This is an automated archive made by the Lemmit Bot.

The original was posted on /r/Ultralight by /u/Peaches_offtrail on 2025-08-25 03:55:43+00:00.


tl;dr: great way to rapidly burn through your phone battery. Not good for emergencies compared to an Inreach, and may be worse than nothing as you’ll sacrifice mapping/navigation battery life to try to get a text message out.

Description: I received a beta test invite to T-Mobile starlink a couple months back, just in time for my PNT thru-hike. This is something I’ve been awaiting and cautiously excited about for the past few years.

How it performs:

The bad: * I found that in areas with no Verizon cell coverage, it would take a very, very long time for my phone to connect to a satellite, if it could at all.
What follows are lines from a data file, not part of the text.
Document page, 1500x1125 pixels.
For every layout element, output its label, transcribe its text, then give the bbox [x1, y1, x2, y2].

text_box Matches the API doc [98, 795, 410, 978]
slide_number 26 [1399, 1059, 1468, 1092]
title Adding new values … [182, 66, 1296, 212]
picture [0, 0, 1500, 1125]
There was a period where it burned through 15 percent of my phone battery trying to connect. I finally put my phone back into airplane mode. * I did several tests between the time it would take for the satellite to connect versus my Inreach to send a check-in message. In a location where Inreach sent the message in about 1 minute, it had still not connected to satellite after 30 min * When it could connect, it would often lose coverage pretty rapidly while trying to send a text message. * It largely seems to only send/receive RCS, not SMS – this was a surprise to me. Maybe it’s how I had my dual sims configured (Verizon is my default number, and T-Mobile starlink came with a different number) * They want $15/mo for this service when it goes public, which is way too much given the limited reliability I’ve had with it.

The good: * When you finally get it to send a text message, because it’s sending RCS texts, it continues to send and message from the default number (my Verizon # not the assigned T-Mobile number) * The beta test came with access to the T-Mobile 5G network, which has more bandwidth than Verizon in many places * If you’re going to be stationary for a long period of time, with access to abundant electricity for charging, then this seems like a great option to keep in touch with folks you care about. I can imagine increasingly dwindling cases for this use (e.g. children’s summer camp?) * For day hikes where cell service drops on the other side of a hill, it could help you stay in touch with folks

Takeaways: * In general, I found the connectivity underwhelming. Exposed ridges and climbing to highpoints I find to be much more reliable for getting a strong enough Verizon signal to get an SMS out. * I’d rather conserve battery to have maps, or for communicating using a 2-way iridium messanger like an Inreach * I imagine that as starlink launches more satellites, cluttering low earth orbit, the service may become better. With how long it’s taken since initial announcement and this beta test, it may be another decade before I consider replacing my Inreach in the backcountry.